Why I will watch the America’s Cup, Sadly

by David Salter
Like millions of sailing enthusiasts around the world, I will be watching the America’s Cup racing on television, not because I admire the current version of this great event, but because my 50-year allegiance to the sport demands it.

The fundamental notion of there being a pinnacle of international yachting competition is what will always attract the loyalty of the true enthusiast.

But to my mind, the essential problem for the 35th America’s Cup is that it is not being sailed in boats. Like the previous challenge, it is a contest between two-hulled, one-winged, low-flying aircraft. The AC catamarans have no significant displacement. The design of their hulls is largely an irrelevance. The so-called “sail” is a highly fragile and complex contraption that owes more to aerospace research than the skills of any loft.

While all of that technology is certainly impressive, it bears little relation to the type of sailing the vast majority of us enjoy. We don’t toddle out to the starting line in crash helmets and survival suits. Nor do we rely on sophisticated computing power to choose our gybe angles or select the optimum angle of heel.

Even the intensely hi-tech world of Formula One manages to retain some connection to the ordinary motorist. The F1 cars have a wheel at each corner and an engine somewhere in the middle.

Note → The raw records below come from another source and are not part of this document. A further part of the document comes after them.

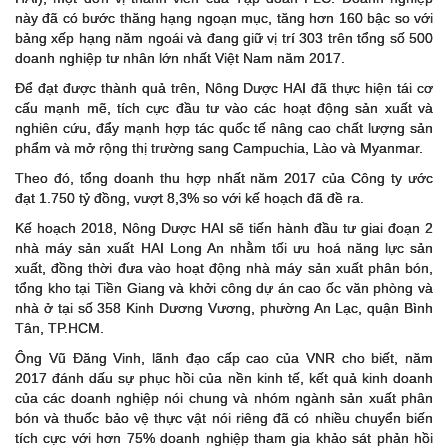
này đã có bước thăng hạng ngoạn mục, tăng hơn 160 bậc so với
bảng xếp hạng năm ngoái và đang giữ vị trí 303 trên tổng số 500
doanh nghiệp tư nhân lớn nhất Việt Nam năm 2017.
Để đạt được thành quả trên, Nông Dược HAI đã thực hiện tái cơ
cấu mạnh mẽ, tích cực đầu tư vào các hoạt động sản xuất và
nghiên cứu, đẩy mạnh hợp tác quốc tế nâng cao chất lượng sản
phẩm và mở rộng thị trường sang Campuchia, Lào và Myanmar.
Theo đó, tổng doanh thu hợp nhất năm 2017 của Công ty ước
đạt 1.750 tỷ đồng, vượt 8,3% so với kế hoạch đã đề ra.
Kế hoạch 2018, Nông Dược HAI sẽ tiến hành đầu tư giai đoạn 2
nhà máy sản xuất HAI Long An nhằm tối ưu hoá năng lực sản
xuất, đồng thời đưa vào hoạt động nhà máy sản xuất phân bón,
tổng kho tại Tiền Giang và khởi công dự án cao ốc văn phòng và
nhà ở tại số 358 Kinh Dương Vương, phường An Lạc, quận Bình
Tân, TP.HCM.
Ông Vũ Đăng Vinh, lãnh đạo cấp cao của VNR cho biết, năm
2017 đánh dấu sự phục hồi của nền kinh tế, kết quả kinh doanh
của các doanh nghiệp nói chung và nhóm ngành sản xuất phân
bón và thuốc bảo vệ thực vật nói riêng đã có nhiều chuyển biến
tích cực với hơn 75% doanh nghiệp tham gia khảo sát phản hồi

They are, in other words, still cars. But the AC foilers are nothing like the average dinghy or yacht that most of us sail.


And we like to devote two or three hours to a good, solid race, not a frantic wham-bam-thank-you-ma’m sprint that’s all over inside 30 minutes because that’s the kind of instant gratification the short attention span TV executives want. The America’s Cup has let itself become just another commercialized spectacle, with all the grubbiness that inevitably infects sport when the dollars begin to outweigh the merits of the contest itself.

So, yes, I’ll be watching the racing, but all the time I’ll be wishing it was more like those wonderfully elegant contests we had 30 years ago between the 12-metres. Back then, every sailor in the world could follow the tactics and imagine themselves on board the yachts. It was engrossing – the very best our sport could offer.

I doubt the Battle in Bermuda will generate that same feeling.